Bombay to Mumbai: The death pangs of a great city

The real failure of Mumbai is a paucity of the imagination, a pettiness and provincialism in its thinking.

When I learnt of the death of MF Husain last month, I felt that another part of Bombay had died, perhaps a final and now irretrievable piece. The official name change to Mumbai, in 1995, was but a mile marker in a process that began at least a decade earlier. Communal riots, bomb blasts and a parochial local politics, oriented around the grievances of a majority behaving as a beleaguered minority, had already signalled the death knell of a formerly great metropolis. The passing away of Husain, living in enforced exile from this city that nurtured his art, is thus a footnote in a long and perhaps inexorable process of decline. Today, cosmopolitan Bombay has already all but become provincial Mumbai.

That lost Bombay, a romantic city of the imagination that struggles to articulate its dying existence in the quotidian commerce of Mumbai, was always premised on the coexistence of its many founding communities, ethnicities and faiths. It is the city not only of Husain, but of many other great writers, scholars and artists who have flown from its bourn. The literary critic Homi Bhabha, a Bombayite himself, writes of “this teeming hinterland of the city with layered communities” in his evocation of the old Bombay’s many neighbourhoods, with Hindus, Muslims, Christians, Jains, Parsis and Jews, living cheek by jowl.

My literary friends sometime forget that cultural efflorescence springs from economic dynamism, and very rarely the reverse. The roots of Bombay’s centrality as the commercial and financial capital of India, a position it wrested from Calcutta in the decade or so following independence, were laid much earlier, by the Merchant Princes in the 19th century, and by successive business houses in the years that followed. They gave Bombay the economic muscle to become the new nation’s cultural capital, a crown ceded only fitfully by Calcutta. That once-great city by the other sea tells its own cautionary tale: Secular economic decline leads eventually to intellectual and cultural decay, and a once thriving bazaar of ideas becomes a moribund curatorial culture of embalming and preserving the desiccated relics that remain.
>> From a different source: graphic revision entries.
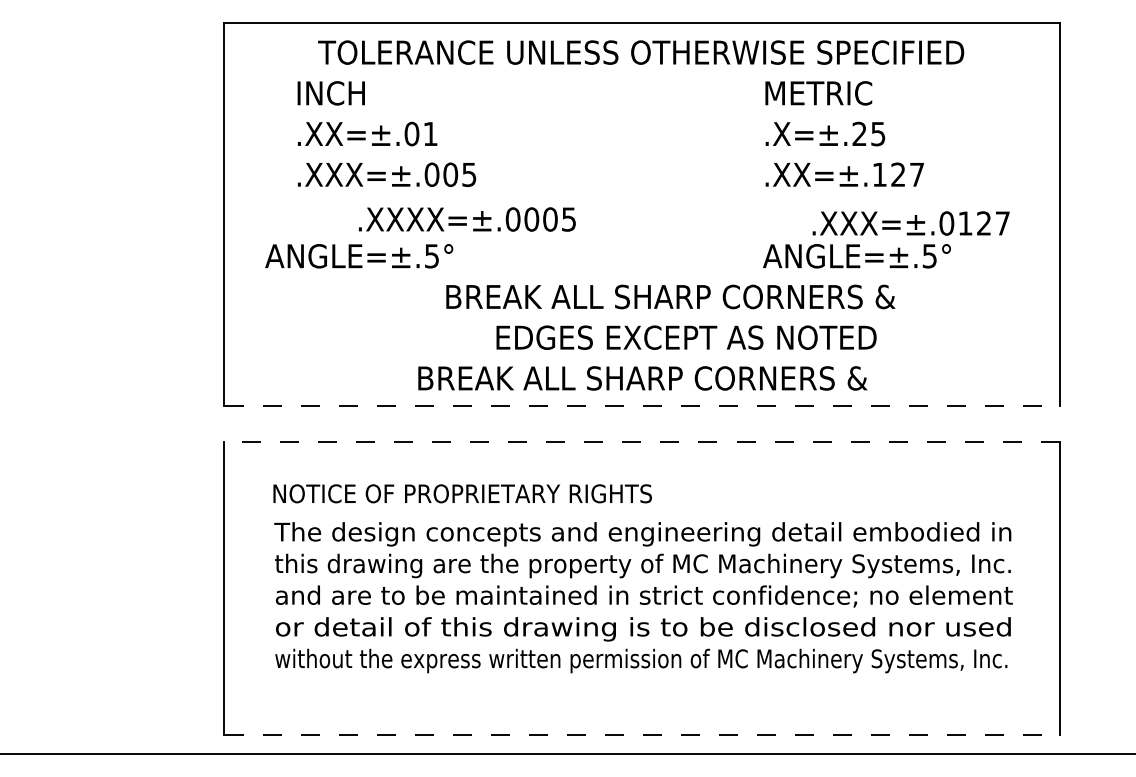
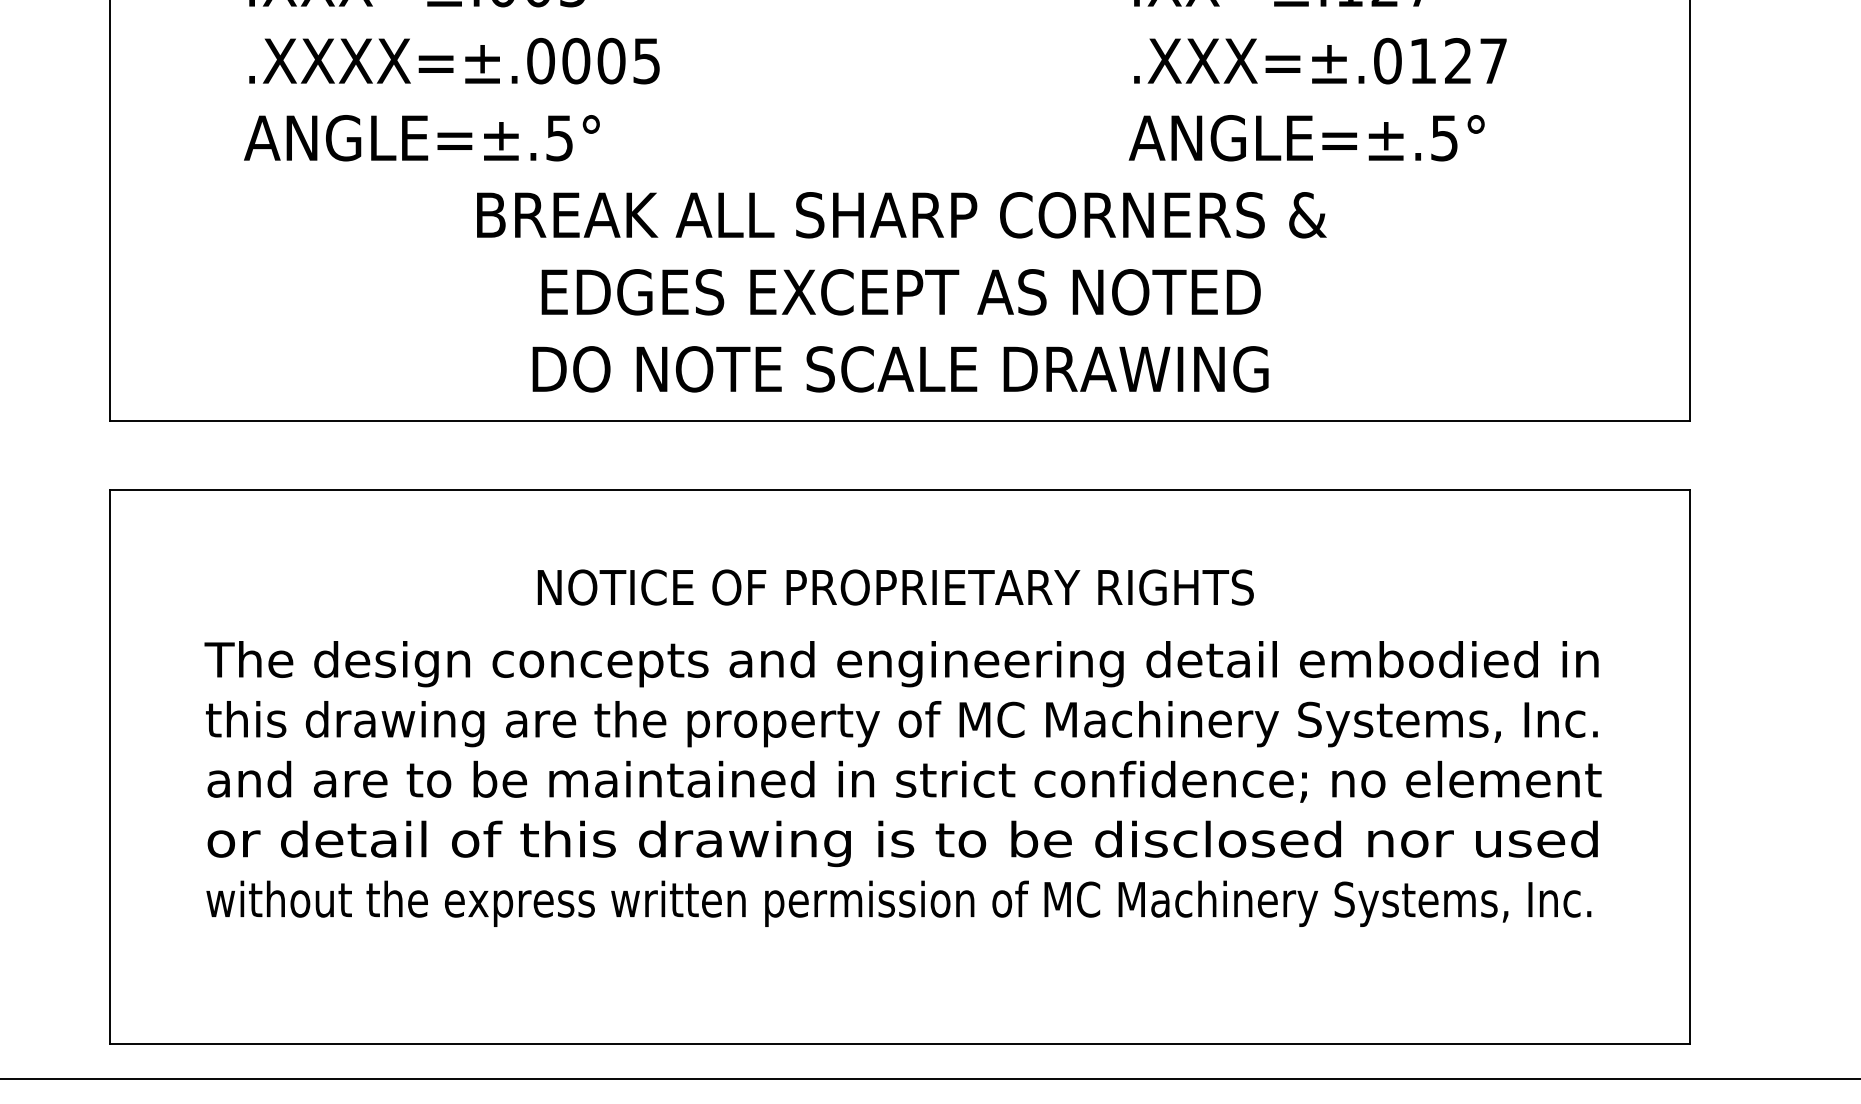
text: (467, 219) -> (454, 61), moved
text: (910, 223) -> (1319, 61), moved
text: (359, 256) -> (422, 138), moved
text: (670, 296) -> (901, 214), moved
text: (686, 337) -> (901, 291), moved
text: (642, 378) -> (901, 369), BREAK ALL SHARP CORNERS & -> DO NOTE SCALE DRAWING
line: (642, 405) -> (901, 420), dashed -> solid
line: (642, 442) -> (901, 490), dashed -> solid
text: (462, 493) -> (895, 586), moved
line: (642, 735) -> (901, 1044), dashed -> solid

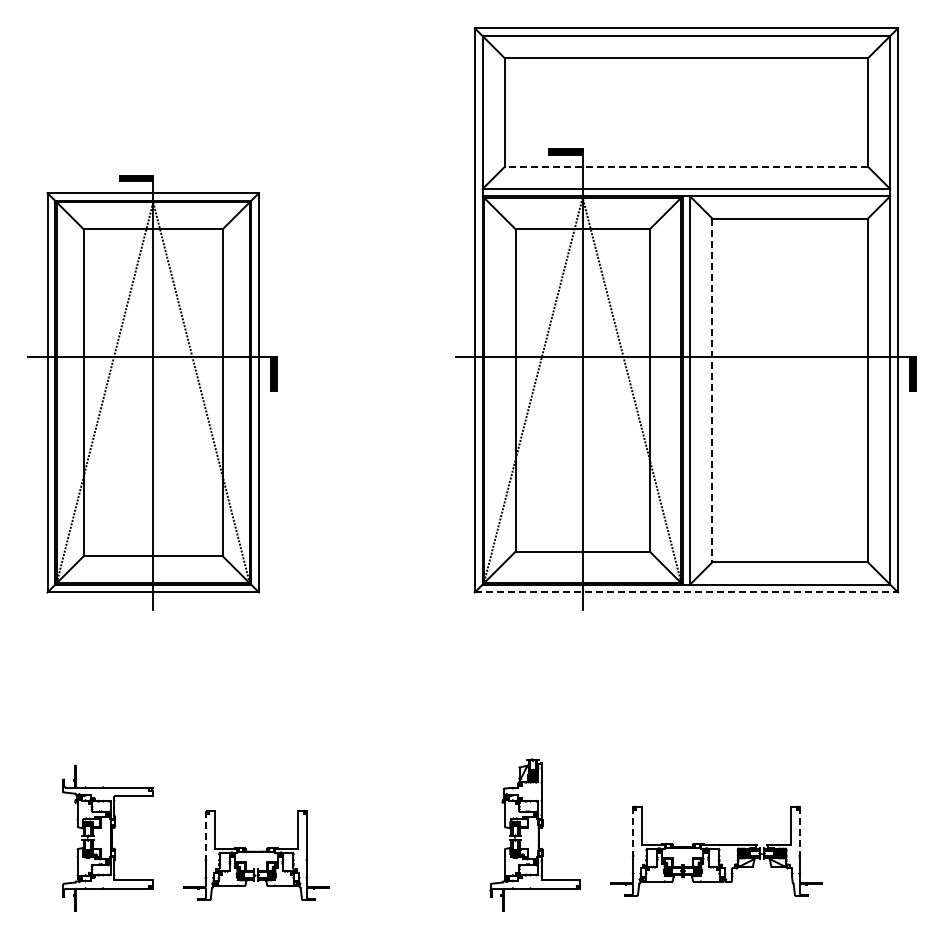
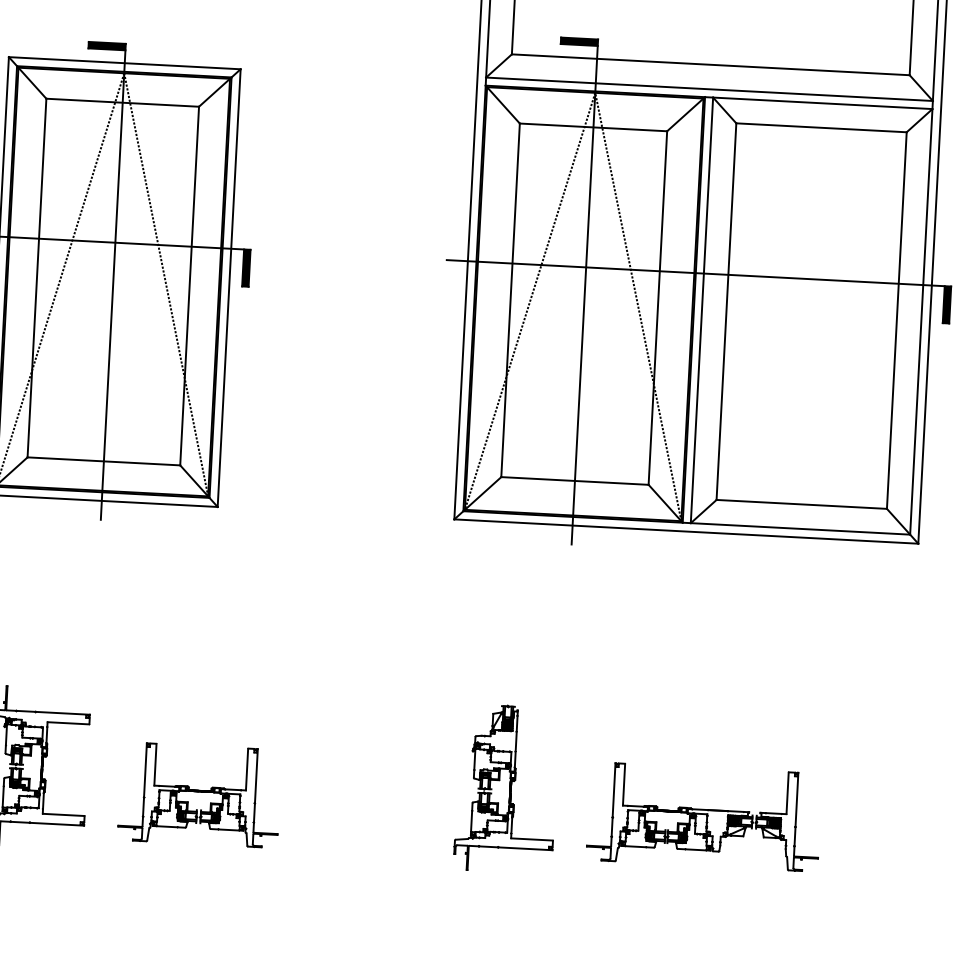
line: (685, 166) -> (709, 64), dashed -> solid
line: (712, 390) -> (726, 311), dashed -> solid
line: (686, 592) -> (686, 531), dashed -> solid
line: (633, 831) -> (614, 790), dashed -> solid
line: (799, 831) -> (796, 800), dashed -> solid
line: (205, 835) -> (145, 770), dashed -> solid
But Mumbai’s political leaders did not heed the warning of Kolkata’s demise, and have done their best to accelerate, not attenuate, this Marathi take on the Bengali syndrome. Even a casual visitor cannot help but be struck by the city’s antiquated infrastructure, creaking under the strain of its 10 or 15 million inhabitants.

The real failure of Mumbai is a paucity of the imagination, a pettiness and provincialism in its thinking. For all of its many faults, the old imperial capital, Delhi, has always understood the intimate, even filial, relationship between economic and political ascendency on the one hand and cultural and intellectual primacy on the other. After forfeiting these first to Calcutta and then to Bombay, it has now aggressively reasserted its position as India’s premier metropolis. Whether literary, artistic, or culinary, it’s more liking to be happening in Delhi these days than in Mumbai. In a nation in which the state still plays a dominant role, this was perhaps inevitable. But Mumbai could have done more to parlay its one remaining asset —being a financial centre — into the bait that would draw back its artists and intellectuals, and foster the growth of new, home-grown ones as well. That dream, too, remains stillborn.

Published in The Express Tribune, July 26th,  2011.